Tu me répondras peut-être qu’il existe de nombreuses hypothèses pour résoudre toutes ces difficultés. C’est exact. Ce que je veux te montrer, c’est qu’on est encore très loin d’avoir compris tous les mécanismes de l’évolution. Or, parmi les objections, tu vois bien que certaines remettent en cause le rôle de la sélection naturelle comme seul moteur de l’évolution. Dès lors, on est en droit de se demander si le fait d’occulter ces objections n’est pas un parti-pris idéologique.
La science se définit comme ouverture au réel. Une théorie, aussi brillante soit-elle, doit toujours être critiquable. C’est même, d’un certain point de vue, ce qui garantie sa validité et permet à la science de progresser. Or, il est surprenant de voir que cette théorie est souvent présentée comme une théorie achevée, sur laquelle il n’y aurait plus rien à redire.
Mais au niveau philosophique et religieux, quel est le problème ?
La plupart des philosophes depuis Socrate ont postulé que l’esprit humain possédait quelque chose d’immatériel, puisque l’homme est capable de penser l’universel dans le particulier et de se saisir comme être pensant. C’est même le critère qui a permis de définir l’homme pendant des siècles : l’homme, pour Aristote et bien d’autres philosophes, est avant tout un animal doué de raison.

Détails de l'exercice: Rédigez la suite du texte sur la théorie de l'évolution en reprenant juste après sa dernière phrase, celle qui définit l'homme comme « un animal doué de raison ».

Extraits des données:
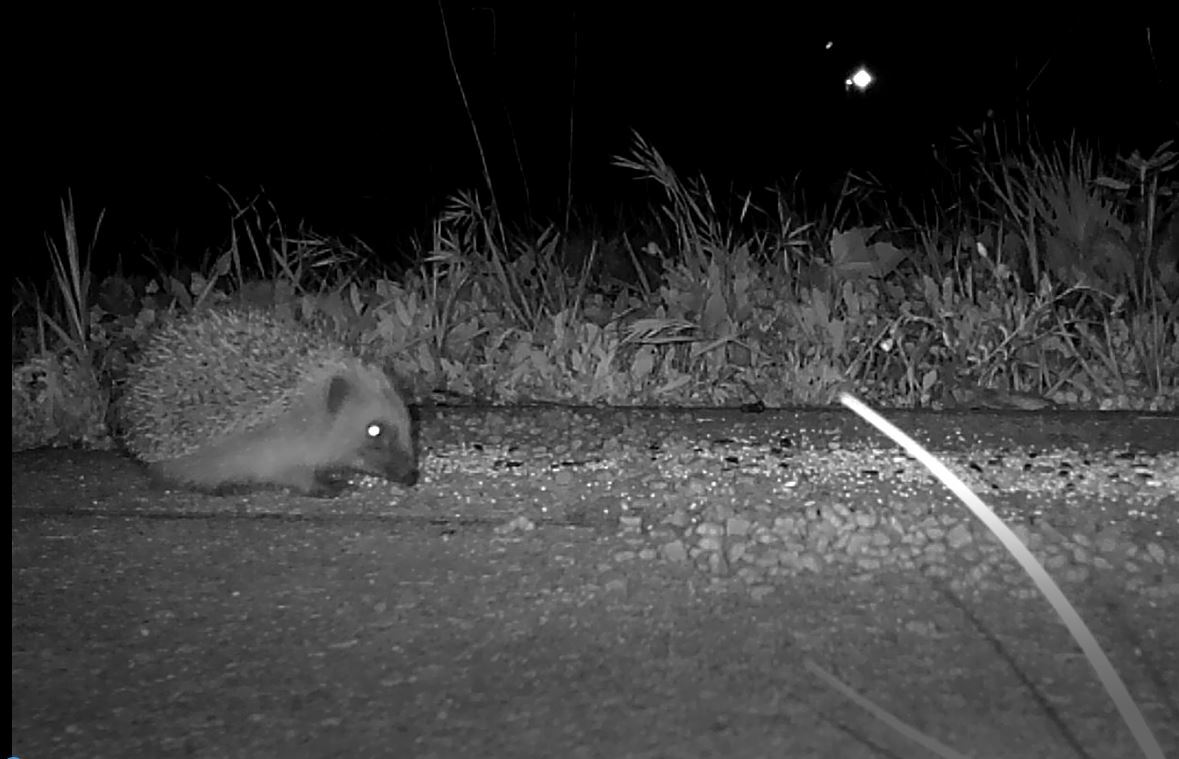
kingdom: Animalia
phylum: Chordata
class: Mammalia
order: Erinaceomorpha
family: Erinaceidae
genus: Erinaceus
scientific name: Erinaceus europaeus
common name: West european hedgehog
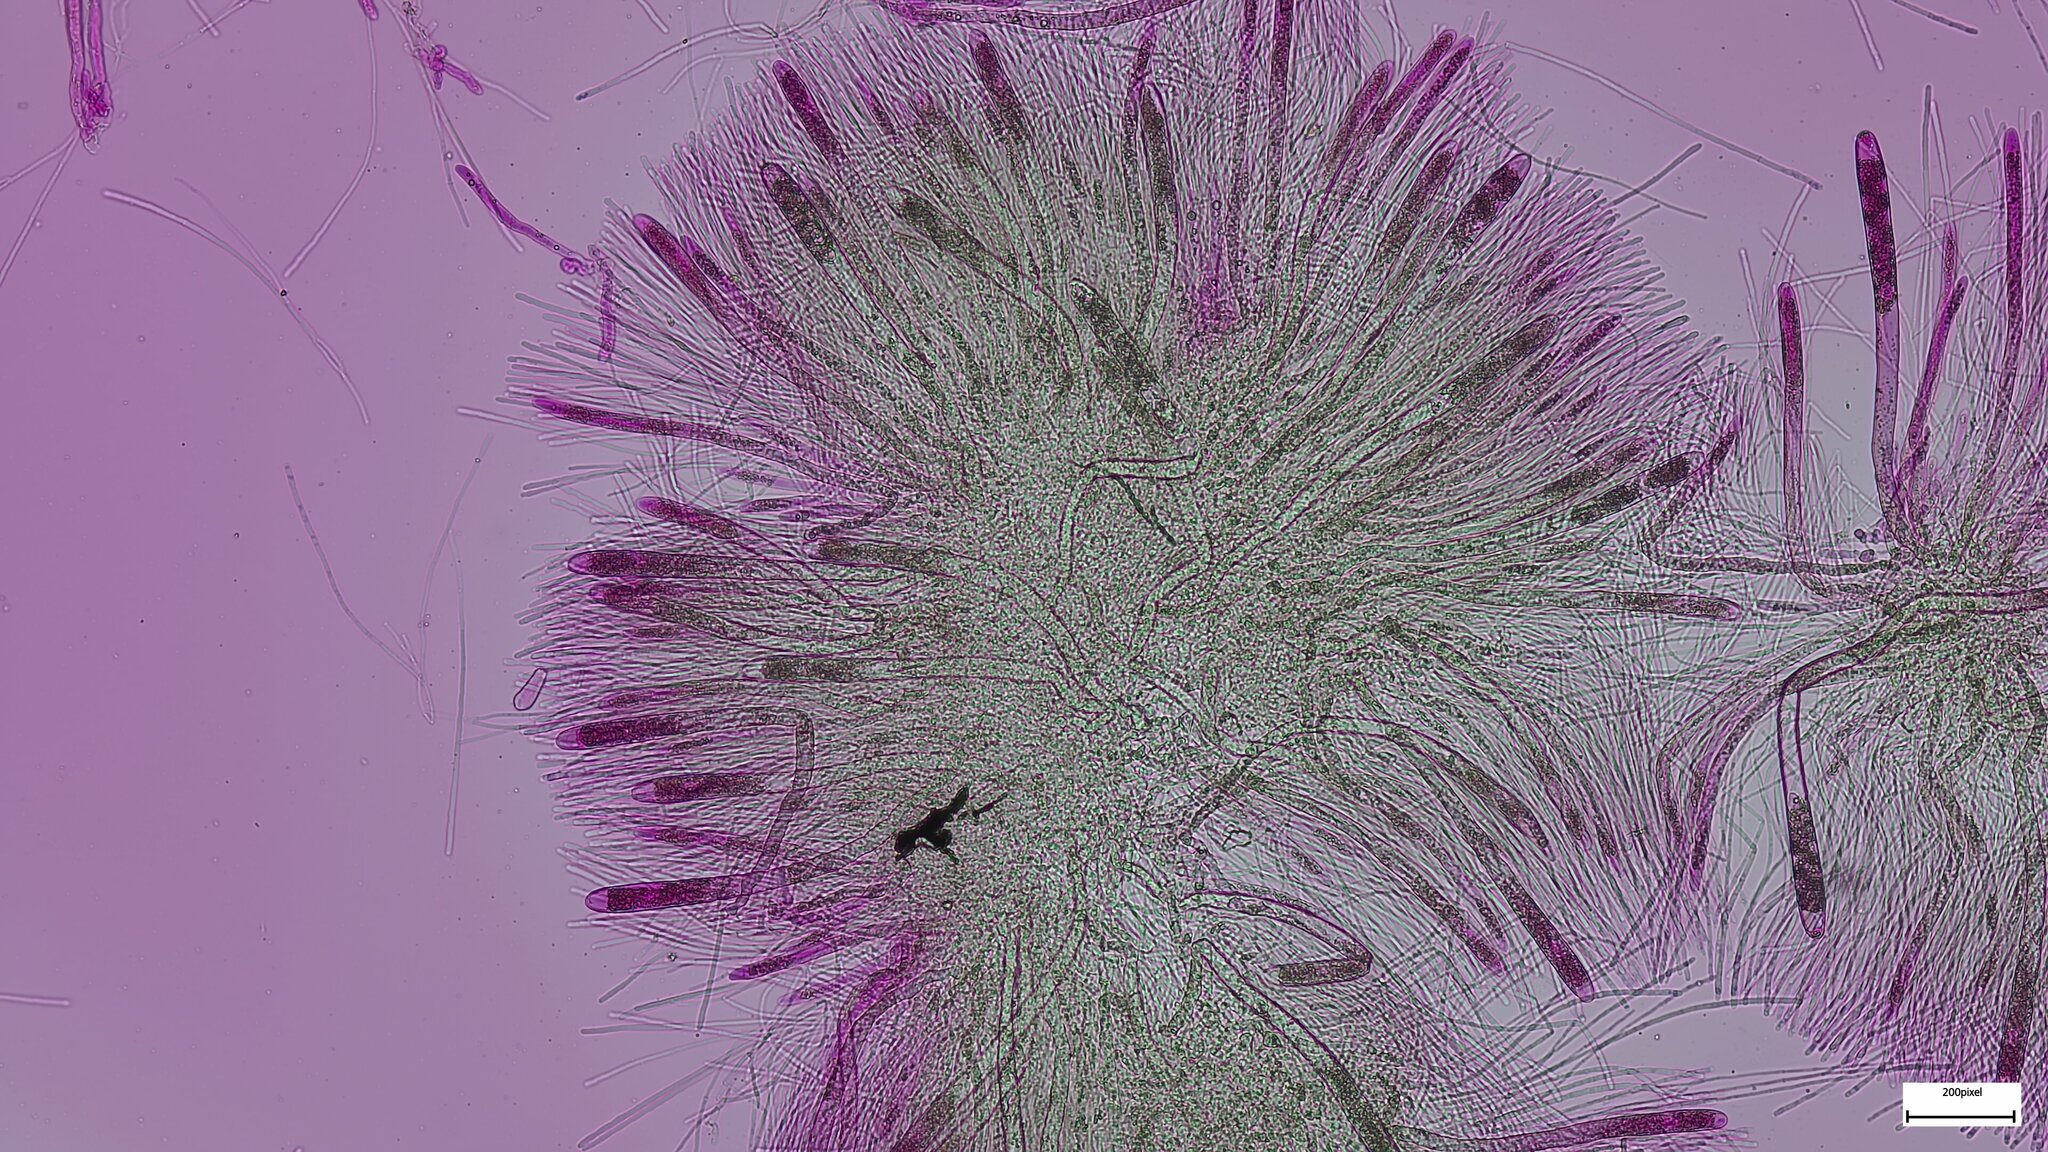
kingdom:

==

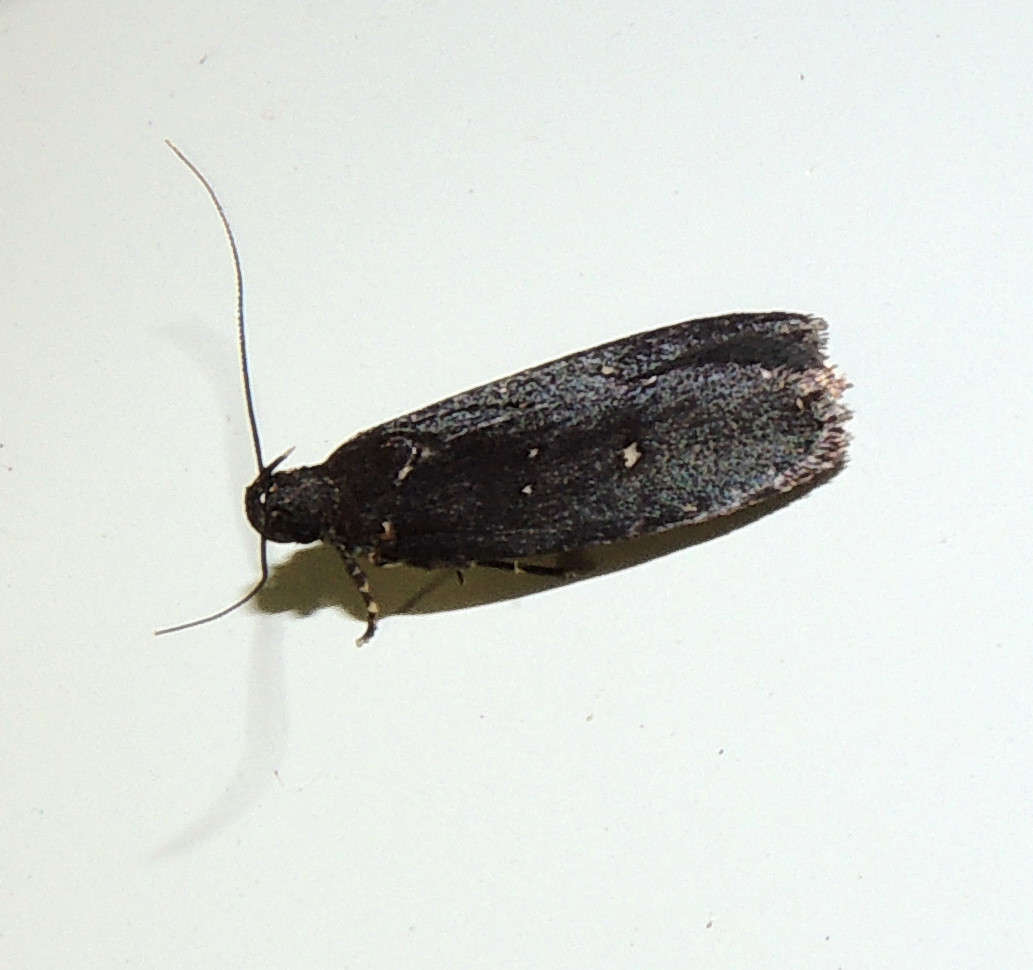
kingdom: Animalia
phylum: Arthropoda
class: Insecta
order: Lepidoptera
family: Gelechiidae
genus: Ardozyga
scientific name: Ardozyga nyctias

Réponse:
Or, la paléontologie et la génétique ont amené, avec la théorie de l’évolution, une nouvelle définition. Le critère principal est devenu la bipédie et la proximité génétique. Tu comprends qu’il y a là une question de fond très grave... qui faisait dire au professeur Lejeune, sur le ton de l’humour :
« Toute la confusion vient de ce que les spécialistes affublent du nom d’« homo » tout bipède différent d’un singe. Mais ce n’est pas le langage qui fabrique la réalité. Quand tu liras qu’on a trouvé un homme âgé d’un million d’années, dis-toi bien qu’on le mettrait dans un zoo s’il vivait encore et qu’on n’essaierait pas de l’envoyer à l’école. »
L’Eglise enseigne que « chaque âme spirituelle est immédiatement créée par Dieu », définition donnée par Pie XII dans l’encyclique Humani generis de 1950 (DS, 3896). Le pape affirme que le fait d’attribuer au corps humain son origine dans une matière déjà existante et vivante, n’est pas en contradiction avec la foi. L’âme spirituelle, en revanche, ne peut pas être un « produit » de l’Evolution. Elle n’est pas non plus « produite » par les parents, elle est immédiatement créée par Dieu.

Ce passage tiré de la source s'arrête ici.